Dans une interview accordée à Congo Indépendant en novembre 2016, l’ancien sous-secrétaire d’Etat aux Affaires africaines, Herman J. Cohen, avait « prédit » que la « future Administration » allait être « moins généreuse » vis-à-vis de l’Afrique. « (…), je ne vois pas de grands changements en perspectives. L’Amérique va continuer à appuyer le processus démocratique, la bonne gouvernance et l’éradication des conflits », déclarait-il. Il n’a pas été démenti.
LA FRATRIE « KABILA » NON-CIBLÉE
Tout en comptant sur la puissante Amérique, nombreux sont des Congolais qui croient mordicus que les différentes Administrations US – assaillies manifestement par des lobbyistes et autres groupes de pression – évitent de « cibler » les « têtes d’affiche » du « désordre congolais ». C’est le cas particulièrement des membres de la fratrie « Kabila ». Sans omettre tous les pique-assiettes qui gravitent autour.
Les Congolais ont encore frais en mémoire les « révélations » faites par le Richard Miniter, dans le magazine « Forbes » en août 2014. Selon ce journaliste américain, « Kabila » aurait une fortune évaluée à quinze milliards de dollars. Celle-ci serait planquée dans des paradis fiscaux. Que dire de l’enquête sur « Panama Papers », en avril 2016, dans laquelle Jaynet « Kabila » fut épinglée et du rapport Bloomberg détaillant les sociétés dans lesquelles « Kabila » et sa famille avaient des participations?

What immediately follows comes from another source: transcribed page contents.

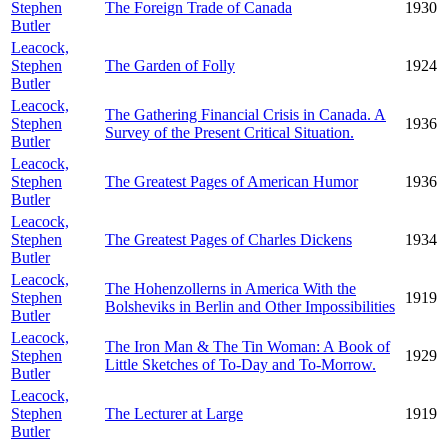
Stephen
The Foreign Trade of Canada
1930
Butler
Leacock,
Stephen
The Garden of Folly
1924
Butler
Leacock,
The Gathering Financial Crisis in Canada. A
Stephen
1936
Survey of the Present Critical Situation.
Butler
Leacock,
Stephen
The Greatest Pages of American Humor
1936
Butler
Leacock,
Stephen
The Greatest Pages of Charles Dickens
1934
Butler
Leacock,
The Hohenzollerns in America With the
Stephen
1919
Bolsheviks in Berlin and Other Impossibilities
Butler
Leacock,
The Iron Man & The Tin Woman: A Book of
Stephen
1929
Little Sketches of To-Day and To-Morrow.
Butler
Leacock,
Stephen
The Lecturer at Large
1919
Butler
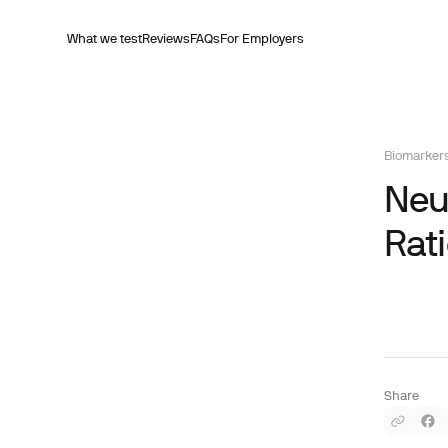
What we test
Reviews
FAQs
For Employers
Biomarker
Neu
Rati
Share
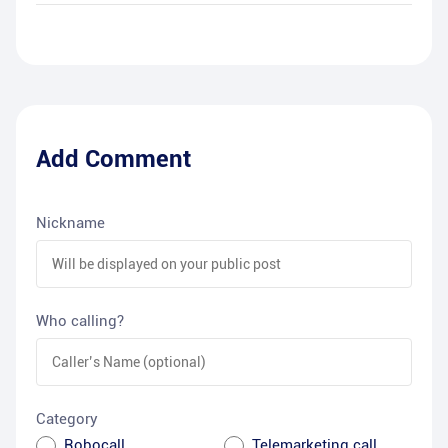
Add Comment
Nickname
Who calling?
Category
Robocall
Telemarketing call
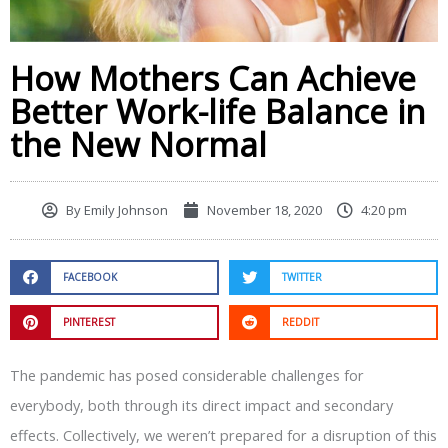
How Mothers Can Achieve
Better Work-life Balance in
the New Normal
By
Emily Johnson
November 18, 2020
4:20 pm
FACEBOOK
TWITTER
PINTEREST
REDDIT
The pandemic has posed considerable challenges for
everybody, both through its direct impact and secondary
effects. Collectively, we weren’t prepared for a disruption of this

Au mois de mars 2019, l’Office du contrôle des avoirs étrangers (Ofac) du département du Trésor US avait annoncé avec fracas le « gel » des avoirs notamment de Corneille Nangaa et de son adjoint à la présidence de la Ceni (Commission électorale nationale indépendante) Norbert Basengezi. « Cette action fait suite à la corruption persistante de hauts responsable au sein de la Commission électorale nationale indépendante (…) et n’a pas réussi à faire en sorte que le vote reflète la volonté du peuple congolais », déclarait le sous-secrétaire US au Trésor, Sigal Mandelker. Et après? Rien!
Comment ne pas donner raison à ceux qui voient dans ce « réveil tardif » des congressistes américains, une volonté de se donner bonne conscience tout en « ménageant » les principaux « architectes » du « chaos congolais »?